Render the data below as a JSON list of strings, with one string for each line and blank lines omitted.

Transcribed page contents
§ §

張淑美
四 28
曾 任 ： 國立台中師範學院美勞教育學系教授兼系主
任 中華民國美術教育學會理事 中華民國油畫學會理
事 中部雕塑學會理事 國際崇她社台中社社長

§ §

> _Exercise result_:
[
  "張淑美",
  "四 28",
  "曾 任 ： 國立台中師範學院美勞教育學系教授兼系主",
  "任 中華民國美術教育學會理事 中華民國油畫學會理",
  "事 中部雕塑學會理事 國際崇她社台中社社長"
]